▶ **Problem to work on**:
Copy every line of the records below without changing anything.

+--

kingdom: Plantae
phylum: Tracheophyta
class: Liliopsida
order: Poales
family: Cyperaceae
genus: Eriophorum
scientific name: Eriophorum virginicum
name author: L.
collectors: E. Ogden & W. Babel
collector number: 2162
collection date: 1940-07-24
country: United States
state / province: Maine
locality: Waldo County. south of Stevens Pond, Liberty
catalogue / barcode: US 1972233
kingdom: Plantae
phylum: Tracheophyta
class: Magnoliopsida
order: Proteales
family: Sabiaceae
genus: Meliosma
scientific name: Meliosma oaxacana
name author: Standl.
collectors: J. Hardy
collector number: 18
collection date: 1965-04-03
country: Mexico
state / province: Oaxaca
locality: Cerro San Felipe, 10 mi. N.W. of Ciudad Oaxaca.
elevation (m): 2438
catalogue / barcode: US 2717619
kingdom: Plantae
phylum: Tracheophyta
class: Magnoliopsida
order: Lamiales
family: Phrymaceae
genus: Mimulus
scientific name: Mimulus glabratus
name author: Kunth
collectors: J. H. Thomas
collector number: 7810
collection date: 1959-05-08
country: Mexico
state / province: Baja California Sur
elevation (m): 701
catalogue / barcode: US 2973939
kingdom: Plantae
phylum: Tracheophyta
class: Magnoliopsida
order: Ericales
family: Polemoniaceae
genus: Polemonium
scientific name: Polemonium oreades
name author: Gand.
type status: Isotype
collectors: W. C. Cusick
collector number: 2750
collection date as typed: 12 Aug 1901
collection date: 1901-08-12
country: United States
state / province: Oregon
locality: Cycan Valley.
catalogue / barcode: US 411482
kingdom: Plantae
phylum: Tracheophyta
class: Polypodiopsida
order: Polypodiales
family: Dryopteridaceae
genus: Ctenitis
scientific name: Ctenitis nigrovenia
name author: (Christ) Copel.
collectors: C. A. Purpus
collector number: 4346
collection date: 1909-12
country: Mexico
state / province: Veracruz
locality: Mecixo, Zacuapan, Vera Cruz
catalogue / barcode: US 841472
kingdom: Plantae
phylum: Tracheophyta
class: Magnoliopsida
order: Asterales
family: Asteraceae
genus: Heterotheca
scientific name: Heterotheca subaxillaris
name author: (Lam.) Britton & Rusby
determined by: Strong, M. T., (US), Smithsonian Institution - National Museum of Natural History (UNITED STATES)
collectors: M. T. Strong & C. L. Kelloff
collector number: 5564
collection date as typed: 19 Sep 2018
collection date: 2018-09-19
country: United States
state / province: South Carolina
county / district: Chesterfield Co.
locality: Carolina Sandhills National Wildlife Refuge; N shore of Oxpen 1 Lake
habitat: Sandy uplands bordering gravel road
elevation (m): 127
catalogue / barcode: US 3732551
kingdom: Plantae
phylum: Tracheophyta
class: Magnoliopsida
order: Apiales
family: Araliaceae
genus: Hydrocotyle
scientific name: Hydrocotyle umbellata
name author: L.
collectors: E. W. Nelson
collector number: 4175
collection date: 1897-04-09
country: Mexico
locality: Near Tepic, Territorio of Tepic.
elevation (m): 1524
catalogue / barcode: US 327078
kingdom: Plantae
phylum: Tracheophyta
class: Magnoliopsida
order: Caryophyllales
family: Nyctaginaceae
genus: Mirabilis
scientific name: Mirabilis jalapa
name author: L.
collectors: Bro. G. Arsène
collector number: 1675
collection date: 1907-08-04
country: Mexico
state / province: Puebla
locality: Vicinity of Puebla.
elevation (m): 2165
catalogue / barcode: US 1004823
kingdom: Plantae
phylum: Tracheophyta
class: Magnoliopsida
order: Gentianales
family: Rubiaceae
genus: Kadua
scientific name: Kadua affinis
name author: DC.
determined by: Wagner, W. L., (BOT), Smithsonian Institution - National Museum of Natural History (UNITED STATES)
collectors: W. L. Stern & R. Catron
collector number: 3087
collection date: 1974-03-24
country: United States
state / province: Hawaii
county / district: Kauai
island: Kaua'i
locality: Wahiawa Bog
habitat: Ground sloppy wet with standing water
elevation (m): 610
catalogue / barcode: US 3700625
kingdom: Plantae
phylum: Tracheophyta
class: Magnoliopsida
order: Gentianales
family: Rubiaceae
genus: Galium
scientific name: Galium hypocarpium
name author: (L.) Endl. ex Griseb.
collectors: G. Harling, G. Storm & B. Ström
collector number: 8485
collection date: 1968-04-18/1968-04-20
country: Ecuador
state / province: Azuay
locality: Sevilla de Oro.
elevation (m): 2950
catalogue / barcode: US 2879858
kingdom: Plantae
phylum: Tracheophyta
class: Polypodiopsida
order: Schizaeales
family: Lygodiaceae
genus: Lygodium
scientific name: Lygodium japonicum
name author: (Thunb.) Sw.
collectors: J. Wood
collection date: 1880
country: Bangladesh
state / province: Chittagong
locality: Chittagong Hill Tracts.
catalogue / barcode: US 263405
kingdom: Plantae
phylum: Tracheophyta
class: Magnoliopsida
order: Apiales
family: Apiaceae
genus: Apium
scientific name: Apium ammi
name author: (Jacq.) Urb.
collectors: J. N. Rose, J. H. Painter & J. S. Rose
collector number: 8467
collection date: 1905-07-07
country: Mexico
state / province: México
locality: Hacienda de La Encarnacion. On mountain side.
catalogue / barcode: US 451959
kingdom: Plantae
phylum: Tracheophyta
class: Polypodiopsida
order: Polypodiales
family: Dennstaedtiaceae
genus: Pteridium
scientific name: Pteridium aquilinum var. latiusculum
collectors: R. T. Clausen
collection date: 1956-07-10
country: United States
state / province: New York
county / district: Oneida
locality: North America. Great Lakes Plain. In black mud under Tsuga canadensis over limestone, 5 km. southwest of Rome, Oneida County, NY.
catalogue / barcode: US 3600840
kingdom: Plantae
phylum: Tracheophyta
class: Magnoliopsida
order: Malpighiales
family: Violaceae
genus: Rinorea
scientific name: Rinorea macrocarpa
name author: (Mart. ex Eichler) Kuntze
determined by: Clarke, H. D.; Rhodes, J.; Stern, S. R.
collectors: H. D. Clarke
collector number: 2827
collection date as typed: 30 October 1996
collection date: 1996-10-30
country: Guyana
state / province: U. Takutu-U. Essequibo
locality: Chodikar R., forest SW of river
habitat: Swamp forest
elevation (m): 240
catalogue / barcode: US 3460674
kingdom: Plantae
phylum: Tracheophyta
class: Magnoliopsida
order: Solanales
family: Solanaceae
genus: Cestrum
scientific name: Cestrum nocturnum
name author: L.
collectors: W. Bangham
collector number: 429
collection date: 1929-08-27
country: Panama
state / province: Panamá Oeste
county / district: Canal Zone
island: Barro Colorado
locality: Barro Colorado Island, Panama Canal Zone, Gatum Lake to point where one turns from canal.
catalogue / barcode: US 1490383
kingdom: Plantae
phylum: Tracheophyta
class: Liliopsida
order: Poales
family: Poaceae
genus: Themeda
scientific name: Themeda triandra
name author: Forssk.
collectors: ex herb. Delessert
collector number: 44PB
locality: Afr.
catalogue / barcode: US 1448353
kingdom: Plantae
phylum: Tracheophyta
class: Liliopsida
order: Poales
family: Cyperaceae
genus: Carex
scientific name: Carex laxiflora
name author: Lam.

+--

▶ **Final answer**:
kingdom: Plantae
phylum: Tracheophyta
class: Liliopsida
order: Poales
family: Cyperaceae
genus: Eriophorum
scientific name: Eriophorum virginicum
name author: L.
collectors: E. Ogden & W. Babel
collector number: 2162
collection date: 1940-07-24
country: United States
state / province: Maine
locality: Waldo County. south of Stevens Pond, Liberty
catalogue / barcode: US 1972233
kingdom: Plantae
phylum: Tracheophyta
class: Magnoliopsida
order: Proteales
family: Sabiaceae
genus: Meliosma
scientific name: Meliosma oaxacana
name author: Standl.
collectors: J. Hardy
collector number: 18
collection date: 1965-04-03
country: Mexico
state / province: Oaxaca
locality: Cerro San Felipe, 10 mi. N.W. of Ciudad Oaxaca.
elevation (m): 2438
catalogue / barcode: US 2717619
kingdom: Plantae
phylum: Tracheophyta
class: Magnoliopsida
order: Lamiales
family: Phrymaceae
genus: Mimulus
scientific name: Mimulus glabratus
name author: Kunth
collectors: J. H. Thomas
collector number: 7810
collection date: 1959-05-08
country: Mexico
state / province: Baja California Sur
elevation (m): 701
catalogue / barcode: US 2973939
kingdom: Plantae
phylum: Tracheophyta
class: Magnoliopsida
order: Ericales
family: Polemoniaceae
genus: Polemonium
scientific name: Polemonium oreades
name author: Gand.
type status: Isotype
collectors: W. C. Cusick
collector number: 2750
collection date as typed: 12 Aug 1901
collection date: 1901-08-12
country: United States
state / province: Oregon
locality: Cycan Valley.
catalogue / barcode: US 411482
kingdom: Plantae
phylum: Tracheophyta
class: Polypodiopsida
order: Polypodiales
family: Dryopteridaceae
genus: Ctenitis
scientific name: Ctenitis nigrovenia
name author: (Christ) Copel.
collectors: C. A. Purpus
collector number: 4346
collection date: 1909-12
country: Mexico
state / province: Veracruz
locality: Mecixo, Zacuapan, Vera Cruz
catalogue / barcode: US 841472
kingdom: Plantae
phylum: Tracheophyta
class: Magnoliopsida
order: Asterales
family: Asteraceae
genus: Heterotheca
scientific name: Heterotheca subaxillaris
name author: (Lam.) Britton & Rusby
determined by: Strong, M. T., (US), Smithsonian Institution - National Museum of Natural History (UNITED STATES)
collectors: M. T. Strong & C. L. Kelloff
collector number: 5564
collection date as typed: 19 Sep 2018
collection date: 2018-09-19
country: United States
state / province: South Carolina
county / district: Chesterfield Co.
locality: Carolina Sandhills National Wildlife Refuge; N shore of Oxpen 1 Lake
habitat: Sandy uplands bordering gravel road
elevation (m): 127
catalogue / barcode: US 3732551
kingdom: Plantae
phylum: Tracheophyta
class: Magnoliopsida
order: Apiales
family: Araliaceae
genus: Hydrocotyle
scientific name: Hydrocotyle umbellata
name author: L.
collectors: E. W. Nelson
collector number: 4175
collection date: 1897-04-09
country: Mexico
locality: Near Tepic, Territorio of Tepic.
elevation (m): 1524
catalogue / barcode: US 327078
kingdom: Plantae
phylum: Tracheophyta
class: Magnoliopsida
order: Caryophyllales
family: Nyctaginaceae
genus: Mirabilis
scientific name: Mirabilis jalapa
name author: L.
collectors: Bro. G. Arsène
collector number: 1675
collection date: 1907-08-04
country: Mexico
state / province: Puebla
locality: Vicinity of Puebla.
elevation (m): 2165
catalogue / barcode: US 1004823
kingdom: Plantae
phylum: Tracheophyta
class: Magnoliopsida
order: Gentianales
family: Rubiaceae
genus: Kadua
scientific name: Kadua affinis
name author: DC.
determined by: Wagner, W. L., (BOT), Smithsonian Institution - National Museum of Natural History (UNITED STATES)
collectors: W. L. Stern & R. Catron
collector number: 3087
collection date: 1974-03-24
country: United States
state / province: Hawaii
county / district: Kauai
island: Kaua'i
locality: Wahiawa Bog
habitat: Ground sloppy wet with standing water
elevation (m): 610
catalogue / barcode: US 3700625
kingdom: Plantae
phylum: Tracheophyta
class: Magnoliopsida
order: Gentianales
family: Rubiaceae
genus: Galium
scientific name: Galium hypocarpium
name author: (L.) Endl. ex Griseb.
collectors: G. Harling, G. Storm & B. Ström
collector number: 8485
collection date: 1968-04-18/1968-04-20
country: Ecuador
state / province: Azuay
locality: Sevilla de Oro.
elevation (m): 2950
catalogue / barcode: US 2879858
kingdom: Plantae
phylum: Tracheophyta
class: Polypodiopsida
order: Schizaeales
family: Lygodiaceae
genus: Lygodium
scientific name: Lygodium japonicum
name author: (Thunb.) Sw.
collectors: J. Wood
collection date: 1880
country: Bangladesh
state / province: Chittagong
locality: Chittagong Hill Tracts.
catalogue / barcode: US 263405
kingdom: Plantae
phylum: Tracheophyta
class: Magnoliopsida
order: Apiales
family: Apiaceae
genus: Apium
scientific name: Apium ammi
name author: (Jacq.) Urb.
collectors: J. N. Rose, J. H. Painter & J. S. Rose
collector number: 8467
collection date: 1905-07-07
country: Mexico
state / province: México
locality: Hacienda de La Encarnacion. On mountain side.
catalogue / barcode: US 451959
kingdom: Plantae
phylum: Tracheophyta
class: Polypodiopsida
order: Polypodiales
family: Dennstaedtiaceae
genus: Pteridium
scientific name: Pteridium aquilinum var. latiusculum
collectors: R. T. Clausen
collection date: 1956-07-10
country: United States
state / province: New York
county / district: Oneida
locality: North America. Great Lakes Plain. In black mud under Tsuga canadensis over limestone, 5 km. southwest of Rome, Oneida County, NY.
catalogue / barcode: US 3600840
kingdom: Plantae
phylum: Tracheophyta
class: Magnoliopsida
order: Malpighiales
family: Violaceae
genus: Rinorea
scientific name: Rinorea macrocarpa
name author: (Mart. ex Eichler) Kuntze
determined by: Clarke, H. D.; Rhodes, J.; Stern, S. R.
collectors: H. D. Clarke
collector number: 2827
collection date as typed: 30 October 1996
collection date: 1996-10-30
country: Guyana
state / province: U. Takutu-U. Essequibo
locality: Chodikar R., forest SW of river
habitat: Swamp forest
elevation (m): 240
catalogue / barcode: US 3460674
kingdom: Plantae
phylum: Tracheophyta
class: Magnoliopsida
order: Solanales
family: Solanaceae
genus: Cestrum
scientific name: Cestrum nocturnum
name author: L.
collectors: W. Bangham
collector number: 429
collection date: 1929-08-27
country: Panama
state / province: Panamá Oeste
county / district: Canal Zone
island: Barro Colorado
locality: Barro Colorado Island, Panama Canal Zone, Gatum Lake to point where one turns from canal.
catalogue / barcode: US 1490383
kingdom: Plantae
phylum: Tracheophyta
class: Liliopsida
order: Poales
family: Poaceae
genus: Themeda
scientific name: Themeda triandra
name author: Forssk.
collectors: ex herb. Delessert
collector number: 44PB
locality: Afr.
catalogue / barcode: US 1448353
kingdom: Plantae
phylum: Tracheophyta
class: Liliopsida
order: Poales
family: Cyperaceae
genus: Carex
scientific name: Carex laxiflora
name author: Lam.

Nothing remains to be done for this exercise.